_Work to complete_
Output the run of lines that opens with the first line of the material below and closes with the line containing "Gomesa bifolia", both included, and drop the pictures.

######

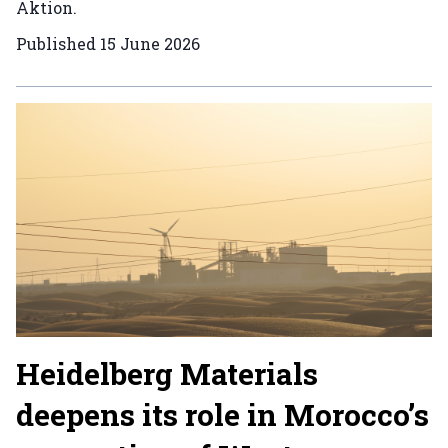
Aktion.
Published
15 June 2026
Heidelberg Materials
deepens its role in Morocco’s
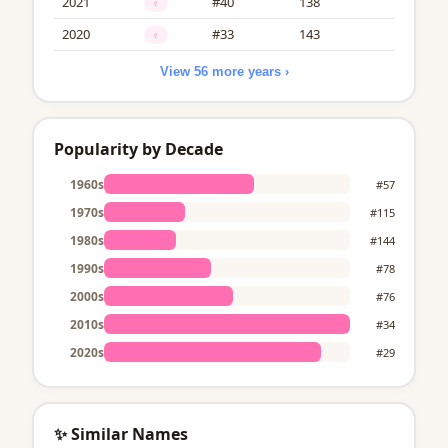
2021
#40
138
♀
2020
#33
143
♀
View 56 more years ›
Popularity by Decade
1960s
#57
1970s
#115
1980s
#144
1990s
#78
2000s
#76
2010s
#34
2020s
#29
✨ Similar Names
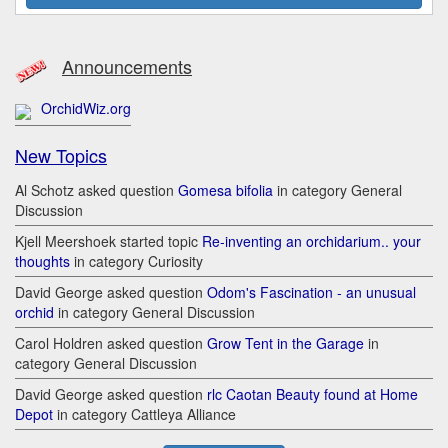
Announcements
OrchidWiz.org
New Topics
Al Schotz asked question
Gomesa bifolia
in category General
Discussion
Kjell Meershoek started topic
Re-inventing an orchidarium.. your
thoughts
in category Curiosity
David George asked question
Odom's Fascination - an unusual
orchid
in category General Discussion
Carol Holdren asked question
Grow Tent in the Garage
in
category General Discussion
David George asked question
rlc Caotan Beauty found at Home
Depot
in category Cattleya Alliance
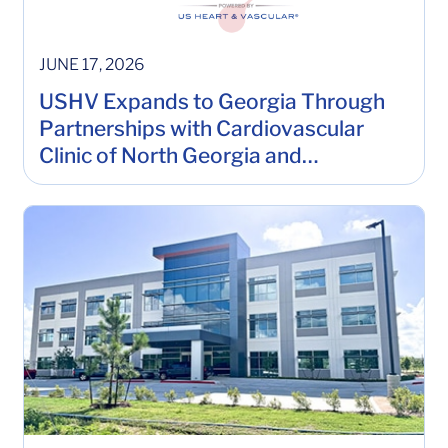
JUNE 17, 2026
USHV Expands to Georgia Through
Partnerships with Cardiovascular
Clinic of North Georgia and
Cardiology of Atlanta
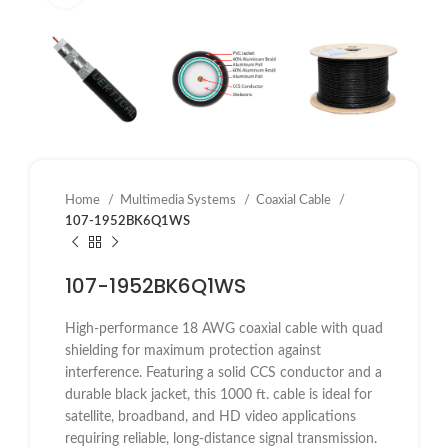
Home
Multimedia Systems
Coaxial Cable
107-1952BK6Q1WS
107-1952BK6Q1WS
High-performance 18 AWG coaxial cable with quad
shielding for maximum protection against
interference. Featuring a solid CCS conductor and a
durable black jacket, this 1000 ft. cable is ideal for
satellite, broadband, and HD video applications
requiring reliable, long-distance signal transmission.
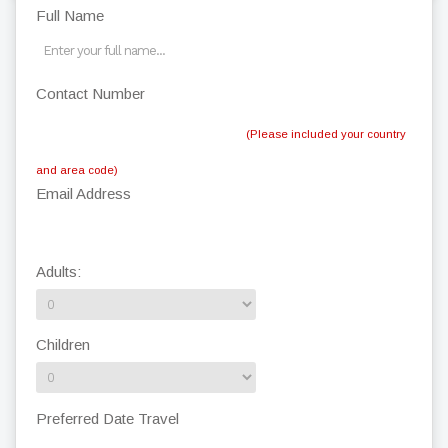
Full Name
Contact Number
(Please included your country
and area code)
Email Address
Adults:
Children
Preferred Date Travel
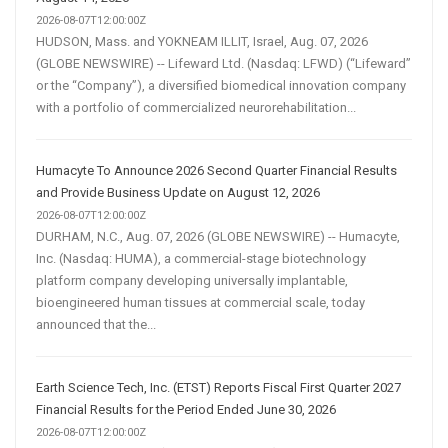
2026-08-07T12:00:00Z
HUDSON, Mass. and YOKNEAM ILLIT, Israel, Aug. 07, 2026
(GLOBE NEWSWIRE) -- Lifeward Ltd. (Nasdaq: LFWD) (“Lifeward”
or the “Company”), a diversified biomedical innovation company
with a portfolio of commercialized neurorehabilitation...
Humacyte To Announce 2026 Second Quarter Financial Results
and Provide Business Update on August 12, 2026
2026-08-07T12:00:00Z
DURHAM, N.C., Aug. 07, 2026 (GLOBE NEWSWIRE) -- Humacyte,
Inc. (Nasdaq: HUMA), a commercial-stage biotechnology
platform company developing universally implantable,
bioengineered human tissues at commercial scale, today
announced that the...
Earth Science Tech, Inc. (ETST) Reports Fiscal First Quarter 2027
Financial Results for the Period Ended June 30, 2026
2026-08-07T12:00:00Z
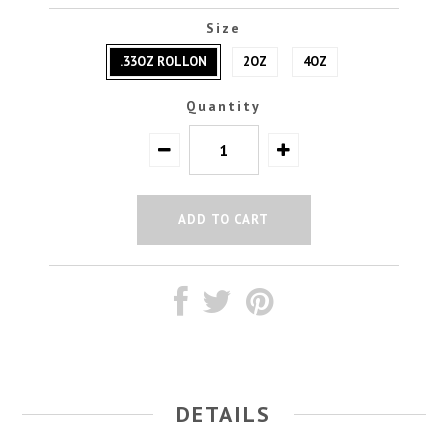
Size
.33OZ ROLLON
2OZ
4OZ
Quantity
DETAILS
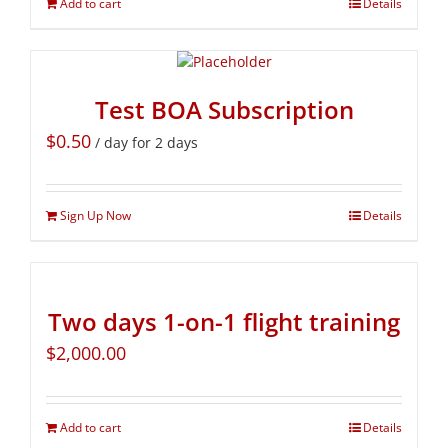
Add to cart
Details
Test BOA Subscription
$
0.50
/ day for 2 days
Sign Up Now
Details
Two days 1-on-1 flight training
$
2,000.00
Add to cart
Details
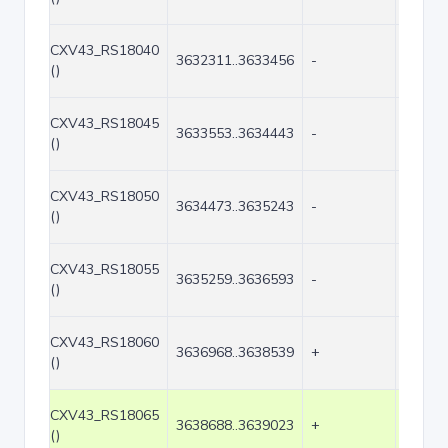
CXV43_RS18040
3632311..3633456
-
1146
()
CXV43_RS18045
3633553..3634443
-
891
()
CXV43_RS18050
3634473..3635243
-
771
()
CXV43_RS18055
3635259..3636593
-
1335
()
CXV43_RS18060
3636968..3638539
+
1572
()
CXV43_RS18065
3638688..3639023
+
336
()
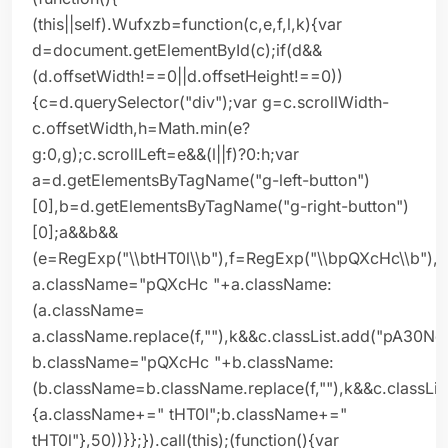
(this||self).Wufxzb=function(c,e,f,l,k){var
d=document.getElementById(c);if(d&&
(d.offsetWidth!==0||d.offsetHeight!==0))
{c=d.querySelector("div");var g=c.scrollWidth-
c.offsetWidth,h=Math.min(e?
g:0,g);c.scrollLeft=e&&(l||f)?0:h;var
a=d.getElementsByTagName("g-left-button")
[0],b=d.getElementsByTagName("g-right-button")
[0];a&&b&&
(e=RegExp("\\btHT0l\\b"),f=RegExp("\\bpQXcHc\\b"),
a.className="pQXcHc "+a.className:
(a.className=
a.className.replace(f,""),k&&c.classList.add("pA30Ne
b.className="pQXcHc "+b.className:
(b.className=b.className.replace(f,""),k&&c.classLis
{a.className+=" tHT0l";b.className+="
tHT0l"},50))}};}).call(this);(function(){var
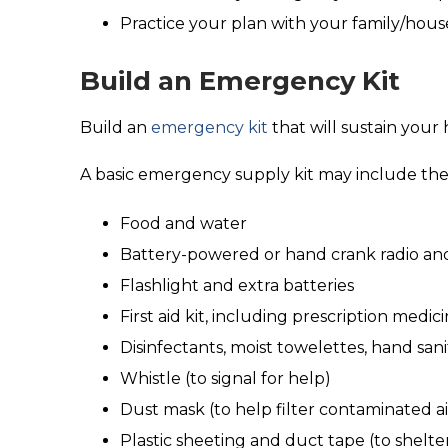
Practice your plan with your family/hous
Build an Emergency Kit
Build an
emergency kit
that will sustain your
A basic emergency supply kit may include th
Food and water
Battery-powered or hand crank radio an
Flashlight and extra batteries
First aid kit, including prescription medic
Disinfectants, moist towelettes, hand sani
Whistle (to signal for help)
Dust mask (to help filter contaminated ai
Plastic sheeting and duct tape (to shelter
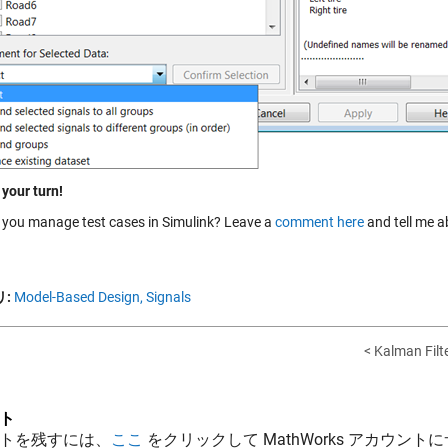
 your turn!
you manage test cases in Simulink? Leave a
comment here
and tell me ab
:
Model-Based Design,
Signals
< Kalman Filt
ト
トを残すには、
ここ
をクリックして MathWorks アカウントに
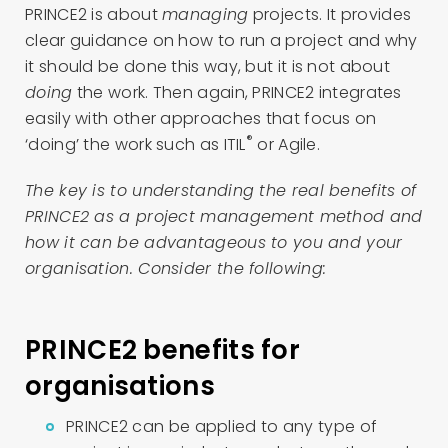
PRINCE2 is about
managing
projects. It provides
clear guidance on how to run a project and why
it should be done this way, but it is not about
doing
the work. Then again, PRINCE2 integrates
easily with other approaches that focus on
®
‘doing’ the work such as ITIL
or Agile.
The key is to understanding the real benefits of
PRINCE2 as a project management method and
how it can be advantageous to you and your
organisation. Consider the following:
PRINCE2 benefits for
organisations
PRINCE2 can be applied to any type of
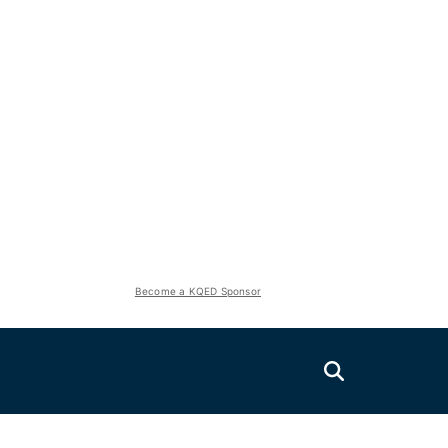
Become a KQED Sponsor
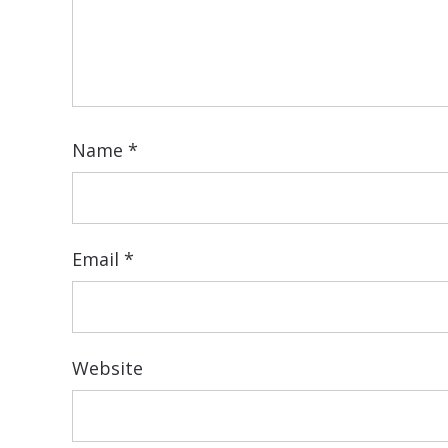
Name
*
Email
*
Website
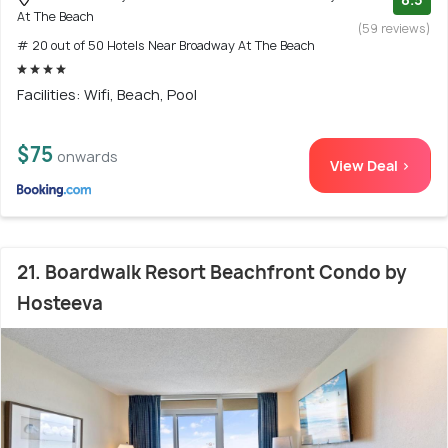
At The Beach
(59 reviews)
# 20 out of 50 Hotels Near Broadway At The Beach
Facilities: Wifi, Beach, Pool
$75
onwards
View Deal >
21. Boardwalk Resort Beachfront Condo by
Hosteeva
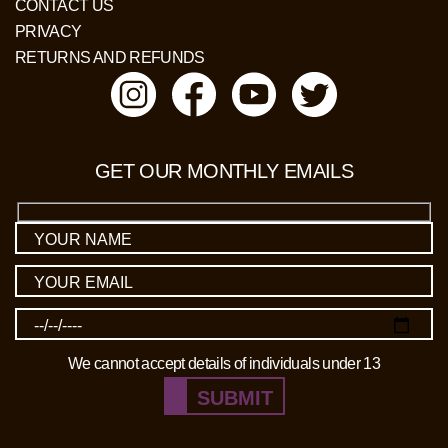
CONTACT US
PRIVACY
RETURNS AND REFUNDS
GET OUR MONTHLY EMAILS
We cannot accept details of individuals under 13
SUBMIT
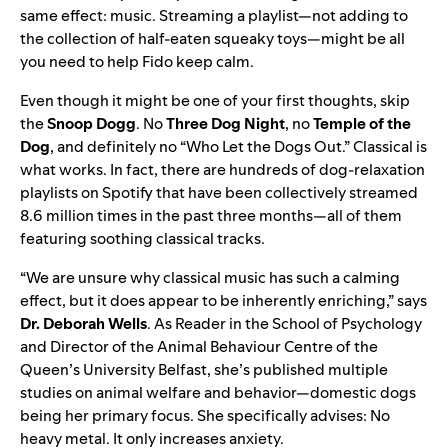
same effect: music. Streaming a playlist—not adding to
the collection of half-eaten squeaky toys—might be all
you need to help Fido keep calm.
Even though it might be one of your first thoughts, skip
the
Snoop Dogg
. No
Three Dog Night
, no
Temple of the
Dog
, and definitely no “
Who Let the Dogs Out
.” Classical is
what works. In fact, there are hundreds of dog-relaxation
playlists on Spotify that have been collectively streamed
8.6 million times in the past three months—all of them
featuring soothing classical tracks.
“We are unsure why classical music has such a calming
effect, but it does appear to be inherently enriching,” says
Dr. Deborah Wells
. As Reader in the School of Psychology
and Director of the Animal Behaviour Centre of the
Queen’s University Belfast, she’s published multiple
studies on animal welfare and behavior—domestic dogs
being her primary focus. She specifically advises: No
heavy metal. It only increases anxiety.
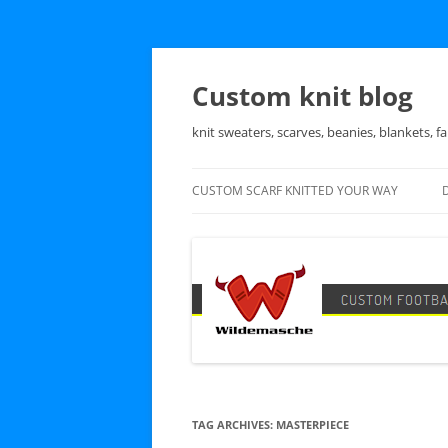
Skip
to
content
Custom knit blog
knit sweaters, scarves, beanies, blankets, fa
CUSTOM SCARF KNITTED YOUR WAY
TAG ARCHIVES:
MASTERPIECE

######

_Response area_
Aktion.
Published
15 June 2026
Heidelberg Materials
deepens its role in Morocco’s
2021
#40
138
♀
2020
#33
143
♀
View 56 more years ›
Popularity by Decade
1960s
#57
1970s
#115
1980s
#144
1990s
#78
2000s
#76
2010s
#34
2020s
#29
✨ Similar Names
Announcements
OrchidWiz.org
New Topics
Al Schotz asked question
Gomesa bifolia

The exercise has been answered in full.